TO DO »
Below are records to return verbatim; the pictures are to be dropped.

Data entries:
-----

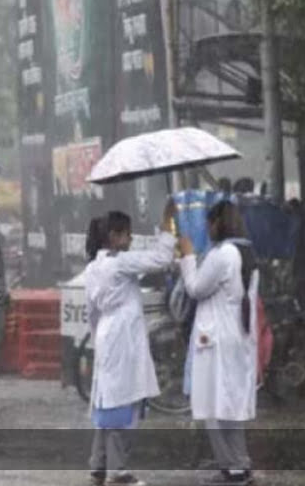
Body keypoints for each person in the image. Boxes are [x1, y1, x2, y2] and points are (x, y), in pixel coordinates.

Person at [85, 205, 178, 486]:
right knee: (121, 404)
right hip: (123, 338)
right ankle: (118, 472)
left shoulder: (93, 267)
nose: (131, 241)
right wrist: (168, 228)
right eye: (127, 235)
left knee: (107, 403)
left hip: (106, 334)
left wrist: (99, 339)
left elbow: (92, 314)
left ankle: (98, 467)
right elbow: (161, 259)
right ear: (114, 236)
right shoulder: (119, 263)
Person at [177, 200, 259, 485]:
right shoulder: (246, 252)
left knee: (216, 406)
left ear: (217, 224)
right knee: (230, 404)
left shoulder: (223, 254)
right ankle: (238, 463)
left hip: (217, 339)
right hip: (236, 335)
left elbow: (196, 288)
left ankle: (233, 468)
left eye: (209, 223)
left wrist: (187, 258)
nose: (206, 229)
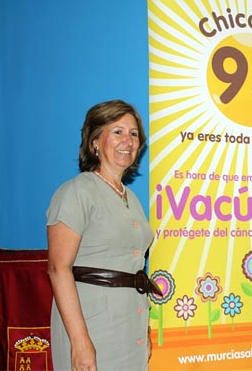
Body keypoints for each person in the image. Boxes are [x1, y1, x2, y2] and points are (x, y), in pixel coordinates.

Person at [46, 100, 160, 371]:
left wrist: (142, 329)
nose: (128, 141)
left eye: (134, 134)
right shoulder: (76, 192)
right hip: (92, 324)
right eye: (118, 131)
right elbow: (57, 269)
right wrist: (80, 341)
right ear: (95, 141)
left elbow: (131, 267)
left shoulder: (131, 198)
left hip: (129, 325)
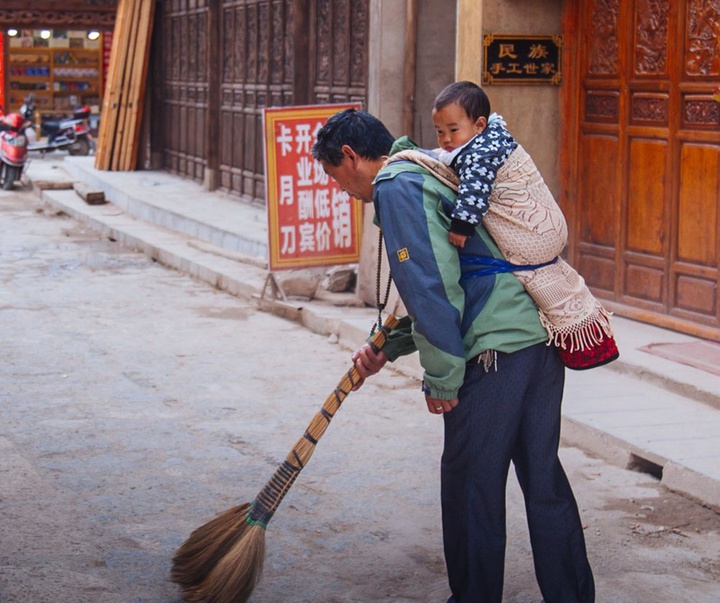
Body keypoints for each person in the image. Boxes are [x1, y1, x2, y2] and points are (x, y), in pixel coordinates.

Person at [312, 107, 595, 603]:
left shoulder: (396, 186)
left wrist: (441, 378)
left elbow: (433, 287)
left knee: (471, 485)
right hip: (536, 337)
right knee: (543, 477)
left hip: (492, 353)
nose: (342, 190)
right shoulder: (422, 165)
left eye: (337, 178)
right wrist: (388, 346)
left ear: (352, 157)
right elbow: (459, 269)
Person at [388, 81, 618, 370]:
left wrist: (461, 226)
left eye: (453, 130)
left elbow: (475, 191)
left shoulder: (481, 154)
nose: (445, 139)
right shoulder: (485, 141)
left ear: (479, 125)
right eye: (439, 131)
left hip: (536, 233)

-----

WRITTEN RESPONSE »
Body keypoints for each person in the image. Boxes are [x1, y1, x2, y2] and points are (x, y), in pixel coordinates.

Person at [85, 205, 178, 486]:
right knee: (121, 404)
right hip: (123, 338)
right ankle: (118, 472)
left shoulder: (93, 267)
nose: (131, 241)
right wrist: (168, 228)
right eye: (127, 235)
left knee: (107, 403)
left hip: (106, 334)
left wrist: (99, 339)
left elbow: (92, 314)
left ankle: (98, 467)
right elbow: (161, 259)
right ear: (114, 236)
right shoulder: (119, 263)
Person at [177, 200, 259, 485]:
right shoulder: (246, 252)
left knee: (216, 406)
left ear: (217, 224)
right knee: (230, 404)
left shoulder: (223, 254)
right ankle: (238, 463)
left hip: (217, 339)
right hip: (236, 335)
left elbow: (196, 288)
left ankle: (233, 468)
left eye: (209, 223)
left wrist: (187, 258)
nose: (206, 229)
Body keypoints for each person in the image. Boxes are [x1, y1, x2, y2] and points are (x, y), in pixel coordinates.

Person at [46, 100, 160, 371]:
left wrist: (142, 329)
nose: (128, 141)
left eye: (134, 134)
right shoulder: (76, 192)
right hip: (92, 324)
right eye: (118, 131)
right elbow: (57, 269)
right wrist: (80, 341)
right ear: (95, 141)
left elbow: (131, 267)
left shoulder: (131, 198)
left hip: (129, 325)
Body keypoints for each person in the image. Boxes are [x1, y1, x2, y2] and points are (x, y), in pixel coordinates.

Person at [312, 107, 595, 603]:
left shoulder: (396, 186)
left wrist: (441, 378)
left elbow: (433, 287)
left knee: (471, 485)
right hip: (536, 337)
right knee: (543, 477)
left hip: (492, 353)
nose: (342, 190)
right shoulder: (422, 165)
left eye: (337, 178)
right wrist: (388, 346)
left ear: (352, 157)
right elbow: (459, 269)
Person at [388, 81, 618, 370]:
left wrist: (461, 226)
left eye: (453, 130)
left elbow: (475, 191)
left shoulder: (481, 154)
nose: (445, 139)
right shoulder: (485, 141)
left ear: (479, 125)
right eye: (439, 131)
left hip: (536, 233)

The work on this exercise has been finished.